TASK TO CARRY OUT => Skip pictures in the listing below; copy exactly the lines from the one with "X104702000Y-77637000D03*" through the one with "reg jump,zero,branch;", inclusive.

##### DATA SHOWN

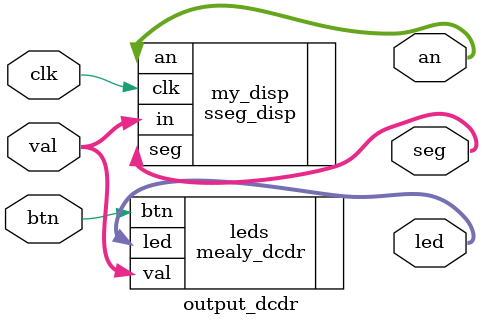
<source format=v>
`timescale 1ns / 1ps


module output_dcdr(
    input [3:0] val,
    input clk,
    input btn,
    output [14:0] led,
    output [7:0] seg,
    output [3:0] an
    );
    
    
    mealy_dcdr leds(
    .btn(btn), .val(val), .led(led)
    );
           
    sseg_disp my_disp(
    .in(val), .clk(clk), .seg(seg), .an(an)
    );
endmodule

</source>
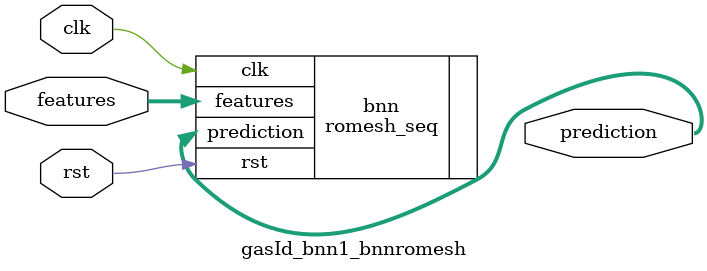
<source format=v>













module gasId_bnn1_bnnromesh #(

parameter FEAT_CNT = 128,
parameter HIDDEN_CNT = 40,
parameter FEAT_BITS = 4,
parameter CLASS_CNT = 6,
parameter TEST_CNT = 1000


  ) (
  input clk,
  input rst,
  input [FEAT_CNT*FEAT_BITS-1:0] features,
  output [$clog2(CLASS_CNT)-1:0] prediction
  );

  localparam Weights0 = 5120'b01111111110011111101000001110011011111101111111111000000001000000110100000111101000110100111101000001110100011101110001000010100010110010011101011011101010111111011100011001000000111111110010001011100101111000100111110101100001100111011010111000000010000100001111111011111001110001011000001101110111111111011111111111111000111000101001111110010000010101010101011011000001111111001110100111000001100111101011110011011101010011010011100101111100010100100001011100010000100111101001011011010101000000111000100010001011001100010000100000000110000010000010000010110111111011111110100000000110000111111000011110011100101101100001101011111101001011001100010011100010111111001101011110100111110000110101011000010100111100101111010011111011011001001101010010100110000000110000010010010000000001010000101000011001100110110001101000000100110111010011010000000111100000011001010100001111010100101111111111110001000010100010101100101010000011100000110000001111100000111000110100001000000110000000111110011010001011100110100011111101001101101101001101101110110001101110100101111110001001111111111111101001100111111101100001010110110101111000010111001100111110101111110100000101000011100011100000111010000100100010001100000001000000110001000000110000101011010010111101111101011111001000001100010011000001110000000011111010111010010000001100001101111110101111100011111001100111110111101001100001100011011000110011101110111110110000100100001000000010110001011000010001000011100000011110100011000011000000000010011111000111000011110010101110110111001001010011111110111110000100001011000100110110000111100011111101111110111111100111110001000101010101011111011110010101111111111011111100111000111110000111100100111001101100000100000001011111111111111010100110010101110110001101110000110001011010010001100110111110110000101100000111010100010101001110001000000001010111011001111110111100100001001010110000101100110100001010000101011110011111100111110000111111111001000011000110110001101111011111011100000010111100000011010011010001100101100101010101111111010000000111110000111011010111110011101100110000010100101101001101111111101110111011111110100011100110111001111100100001000000101110011100011011011010010000101000110101010101010111111000001101011111010111011100000010111101001101010110111100100001011110101011110011001001000100000001001100010011001101111000101101000010001000010001000101010100110001011111101111011011100001111011001100000100011000001001110100101101001011110001111100111111011101010111000100000000000111110111111101100100101001001100111101000111100100000101100101100101011011111011100000001110011001011011110111110010001000000000011100110100100111011011110000111111110100111101100010010001000000011000001100110001011001100000111101110011011000000111000100001001111001011111101111101010000101110110101100010100011011100110001010000000001101111111011111101000001000000101010101110001000010111001000011000011111110101001101010100010101001000000000011100000011000001000000100010001110011101110101000010000001000000001000010110001011000110110101001010111011001111111110100111010000000001111000001100010101000000111001010010010110100111011111111001010010100111100000100011011101110000001000000101111111011111110101000010010001001101000011011000010100100000101111111101111111100011010101110000110001011101100100011110000111111101101011010010000000000100101011001100111101100000111000001100101111001110101000101010001001000100010101111011000000010000101011000010100110100111010101111100000000000010000101010010111111100010001000101111101111001100111100110100010000101011101001100100110000100000101000010011000101000011111000101001111110000001100001000010001010011010110001011101010010110111100011110000011011100000110001000001011101100111101000001110000001010111110101110110000100111111110000010010000101110000101100100100111010001110011111010000010101011111011111010001110111011111010011110101110110010111001100000111110110101100101010000001111101001111000111110011001100010011110100000010101101000011100000111010111111001111000000000010000001111101110010011101000011110010010011101101111110010000110000001000001111100110001000011100000110001101001101111010000010100000110000110100011100110110011100111100110110000111010111111001110011111100011011010001100011011100110000100000110101111111111111011001001001011101010010101010100000010010101000101010001101001111011000011010010110000111001000010100111100100111000100000011010011100011010001000011000101110111011101010111011101010111011000010001100101011011111111010001110100011000111000001011111111111111000111100011001011111100010011010011000011110100110111110011111110000110001111111111110100010111011001110101111110100001111100001011001010011011110110111001110100111111101011110110001110000000110010110110110110100000111000001010011000001111001000011000010111000101000011111110001011100000000011110001111101010111110000011011100011111000010111111001111100001110011110110000000001000000010011010111101110011010101010000111111111111111000000000010011011010101101000001111111110011011111000010110000111011111000111110000011001101011000011111001111001010001111000000101111100111011 ;
  localparam Weights1 = 240'b001101100010110011101111111110000101100100111011101110001100100011010110111110010011010000101000111011101111100011011101110101110110000001111111010010111010101110110110000010000111110101011111100011100111010010101100110110001100101001011011 ;

  romesh_seq #(.FEAT_CNT(FEAT_CNT),.FEAT_BITS(FEAT_BITS),.HIDDEN_CNT(HIDDEN_CNT),.CLASS_CNT(CLASS_CNT),.Weights0(Weights0),.Weights1(Weights1)) bnn (
    .clk(clk),
    .rst(rst),
    .features(features),
    .prediction(prediction)
  );

endmodule

</source>
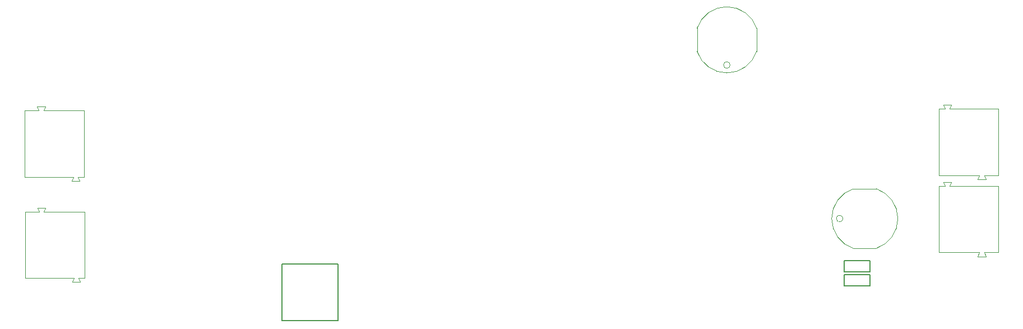
<source format=gbr>
%TF.GenerationSoftware,Altium Limited,Altium Designer,21.6.4 (81)*%
G04 Layer_Color=16711935*
%FSLAX43Y43*%
%MOMM*%
%TF.SameCoordinates,00D99F87-3ADF-4980-A611-A04F0DE90361*%
%TF.FilePolarity,Positive*%
%TF.FileFunction,Other,Top_3D_Body*%
%TF.Part,Single*%
G01*
G75*
%TA.AperFunction,NonConductor*%
%ADD66C,0.200*%
%ADD91C,0.100*%
D66*
X124818Y16850D02*
Y18550D01*
Y16850D02*
X128718D01*
Y18550D01*
X124818D02*
X128718D01*
X39891Y20125D02*
X48391D01*
X39891Y11625D02*
Y20125D01*
Y11625D02*
X48391D01*
Y20125D01*
X124818Y18975D02*
Y20675D01*
Y18975D02*
X128718D01*
Y20675D01*
X124818D02*
X128718D01*
D91*
X129708Y22525D02*
G03*
X129708Y31525I-1490J4500D01*
G01*
X126208D02*
G03*
X126208Y22525I1490J-4500D01*
G01*
X124658Y27025D02*
G03*
X124658Y27025I-500J0D01*
G01*
X107625Y50225D02*
G03*
X107625Y50225I-500J0D01*
G01*
X102625Y52275D02*
G03*
X111625Y52275I4500J1490D01*
G01*
Y55775D02*
G03*
X102625Y55775I-4500J-1490D01*
G01*
X126208Y22525D02*
X129708D01*
X126208Y31525D02*
X129708D01*
X102625Y52275D02*
Y55775D01*
X111625Y52275D02*
Y55775D01*
X1127Y18025D02*
X8477D01*
X9177D02*
X10127D01*
Y28025D01*
X1127Y18025D02*
Y28025D01*
X3277D01*
X3977D02*
X10127D01*
X3027Y28625D02*
X4227D01*
X3027D02*
X3277Y28025D01*
X3977D02*
X4227Y28625D01*
X9177Y18025D02*
X9427Y17425D01*
X8227D02*
X9427D01*
X8227D02*
X8477Y18025D01*
X140786Y43575D02*
X148136D01*
X139136D02*
X140086D01*
X139136Y33575D02*
Y43575D01*
X148136Y33575D02*
Y43575D01*
X145986Y33575D02*
X148136D01*
X139136D02*
X145286D01*
X145036Y32975D02*
X146236D01*
X145986Y33575D02*
X146236Y32975D01*
X145036D02*
X145286Y33575D01*
X139836Y44175D02*
X140086Y43575D01*
X139836Y44175D02*
X141036D01*
X140787Y43575D02*
X141036Y44175D01*
X140786Y31900D02*
X148136D01*
X139136D02*
X140086D01*
X139136Y21900D02*
Y31900D01*
X148136Y21900D02*
Y31900D01*
X145986Y21900D02*
X148136D01*
X139136D02*
X145286D01*
X145036Y21300D02*
X146236D01*
X145986Y21900D02*
X146236Y21300D01*
X145036D02*
X145286Y21900D01*
X139836Y32500D02*
X140086Y31900D01*
X139836Y32500D02*
X141036D01*
X140787Y31900D02*
X141036Y32500D01*
X1068Y33325D02*
X8418D01*
X9118D02*
X10068D01*
Y43325D01*
X1068Y33325D02*
Y43325D01*
X3218D01*
X3918D02*
X10068D01*
X2968Y43925D02*
X4168D01*
X2968D02*
X3217Y43325D01*
X3918D02*
X4168Y43925D01*
X9118Y33325D02*
X9367Y32725D01*
X8167D02*
X9367D01*
X8167D02*
X8417Y33325D01*
%TF.MD5,2f69b27e4f9cab6992288d4f7db80f6d*%
M02*

</source>
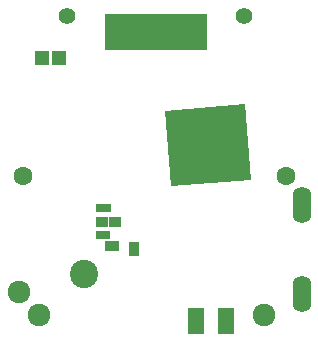
<source format=gbs>
G04 #@! TF.FileFunction,Soldermask,Bot*
%FSLAX46Y46*%
G04 Gerber Fmt 4.6, Leading zero omitted, Abs format (unit mm)*
G04 Created by KiCad (PCBNEW 4.0.5+dfsg1-4) date Thu Nov  2 15:49:47 2017*
%MOMM*%
%LPD*%
G01*
G04 APERTURE LIST*
%ADD10C,0.100000*%
%ADD11R,1.400000X2.200000*%
%ADD12R,1.000000X0.900000*%
%ADD13R,0.700000X0.750000*%
%ADD14R,0.680000X0.830000*%
%ADD15R,0.830000X0.680000*%
%ADD16R,1.200000X1.150000*%
%ADD17O,1.600000X3.100000*%
%ADD18C,1.400000*%
%ADD19C,1.600000*%
%ADD20R,8.700000X3.150000*%
%ADD21C,1.924000*%
%ADD22C,2.400000*%
G04 APERTURE END LIST*
D10*
D11*
X112876000Y-84876000D03*
X115376000Y-84876000D03*
D12*
X104898000Y-76494000D03*
X105998000Y-76494000D03*
D13*
X104728000Y-75351000D03*
X105288000Y-75351000D03*
X104702000Y-77637000D03*
X105262000Y-77637000D03*
D14*
X106004000Y-78526000D03*
X105484000Y-78526000D03*
D15*
X107649000Y-79040000D03*
X107649000Y-78520000D03*
D16*
X101287000Y-62651000D03*
X99787000Y-62651000D03*
D17*
X121800000Y-82600000D03*
X121800000Y-75100000D03*
D10*
G36*
X110761550Y-73456896D02*
X110259412Y-67076625D01*
X117038450Y-66543104D01*
X117540588Y-72923375D01*
X110761550Y-73456896D01*
X110761550Y-73456896D01*
G37*
D18*
X116900000Y-59100000D03*
D19*
X120500000Y-72600000D03*
X98200000Y-72600000D03*
D18*
X101900000Y-59100000D03*
D20*
X109500000Y-60400000D03*
D21*
X99600000Y-84400000D03*
X97870000Y-82400000D03*
X118600000Y-84400000D03*
D22*
X103350000Y-80900000D03*
M02*

</source>
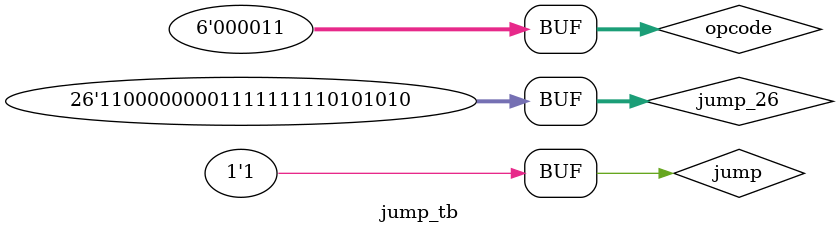
<source format=v>
module jump_branch (jump_address,flag,zero,branch,opcode,funct,jump,jump_26,data1);

output reg [31:0]jump_address;
output reg [1:0] flag;
input wire [31:0]data1; //for jr 
input wire [5:0] opcode,funct;
input wire [25:0]jump_26;
input wire jump,zero,branch;

parameter op_bne=6'b000101;
parameter op_beq=6'b000100;
parameter op_jr =6'b000000;//at8irt
parameter jr_funct=6'b001000;

always @(zero,branch,opcode,jump,jump_26,funct,data1)
begin
if(jump == 1'b1)
begin
flag<=2'b10;
jump_address<={6'b000000,jump_26};
end 
else if ((zero==1'b1)&&(branch==1'b1)&&(opcode==op_beq))
begin
flag<=2'b00;
jump_address<={32{1'bx}};
end
else if (zero==1'b0&&branch==1'b1&&opcode==op_bne)
begin
flag<=2'b01;
jump_address<={32{1'bx}};
end
//jr
else if ((opcode==op_jr)&&(funct==jr_funct))
begin
flag<=2'b11; 
jump_address<=data1;
end
else 
begin
flag<=2'bxx;
jump_address<={32{1'bx}};
end 
end
endmodule 



module jump_tb();

wire  [31:0]jump_address;
wire [1:0] flag;
reg  [31:0]data1; //for jr 
reg [5:0] opcode,funct;
reg [25:0]jump_26;
reg jump,zero,branch;
 jump_branch jump_mips (jump_address,flag,zero,branch,opcode,funct,jump,jump_26,data1);
initial
begin
$monitor("address is %b, and flag is %b ",jump_address,flag);
opcode =6'b000011;
jump=1'b1;
jump_26={26{1'b1}};

#4
jump=1'b0;
#3
jump=1'b1;
jump_26=32'b11111111_00000000_11111111_10101010;
end
endmodule 
</source>
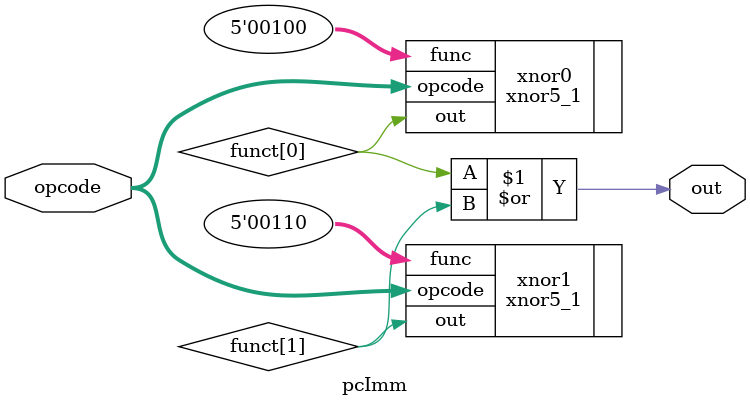
<source format=v>
module pcImm(opcode, out);
   input [4:0] opcode;
   output      out;
   wire        funct[1:0];

   xnor5_1 xnor0  (.opcode(opcode), .func(5'b00100), .out(funct[0]));
   xnor5_1 xnor1  (.opcode(opcode), .func(5'b00110), .out(funct[1]));
   assign out = funct[0] | funct[1];

endmodule // dMemWrite


</source>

##########

ANSWER TO THIS EXERCISE =>
X104702000Y-77637000D03*
X105262000Y-77637000D03*
D14*
X106004000Y-78526000D03*
X105484000Y-78526000D03*
D15*
X107649000Y-79040000D03*
X107649000Y-78520000D03*
D16*
X101287000Y-62651000D03*
X99787000Y-62651000D03*
D17*
X121800000Y-82600000D03*
X121800000Y-75100000D03*
D10*
G36*
X110761550Y-73456896D02*
X110259412Y-67076625D01*
X117038450Y-66543104D01*
X117540588Y-72923375D01*
X110761550Y-73456896D01*
X110761550Y-73456896D01*
G37*
D18*
X116900000Y-59100000D03*
D19*
X120500000Y-72600000D03*
X98200000Y-72600000D03*
D18*
X101900000Y-59100000D03*
D20*
X109500000Y-60400000D03*
D21*
X99600000Y-84400000D03*
X97870000Y-82400000D03*
X118600000Y-84400000D03*
D22*
X103350000Y-80900000D03*
M02*

</source>
<source format=v>
module jump_branch (jump_address,flag,zero,branch,opcode,funct,jump,jump_26,data1);

output reg [31:0]jump_address;
output reg [1:0] flag;
input wire [31:0]data1; //for jr 
input wire [5:0] opcode,funct;
input wire [25:0]jump_26;
input wire jump,zero,branch;

parameter op_bne=6'b000101;
parameter op_beq=6'b000100;
parameter op_jr =6'b000000;//at8irt
parameter jr_funct=6'b001000;

always @(zero,branch,opcode,jump,jump_26,funct,data1)
begin
if(jump == 1'b1)
begin
flag<=2'b10;
jump_address<={6'b000000,jump_26};
end 
else if ((zero==1'b1)&&(branch==1'b1)&&(opcode==op_beq))
begin
flag<=2'b00;
jump_address<={32{1'bx}};
end
else if (zero==1'b0&&branch==1'b1&&opcode==op_bne)
begin
flag<=2'b01;
jump_address<={32{1'bx}};
end
//jr
else if ((opcode==op_jr)&&(funct==jr_funct))
begin
flag<=2'b11; 
jump_address<=data1;
end
else 
begin
flag<=2'bxx;
jump_address<={32{1'bx}};
end 
end
endmodule 



module jump_tb();

wire  [31:0]jump_address;
wire [1:0] flag;
reg  [31:0]data1; //for jr 
reg [5:0] opcode,funct;
reg [25:0]jump_26;
reg jump,zero,branch;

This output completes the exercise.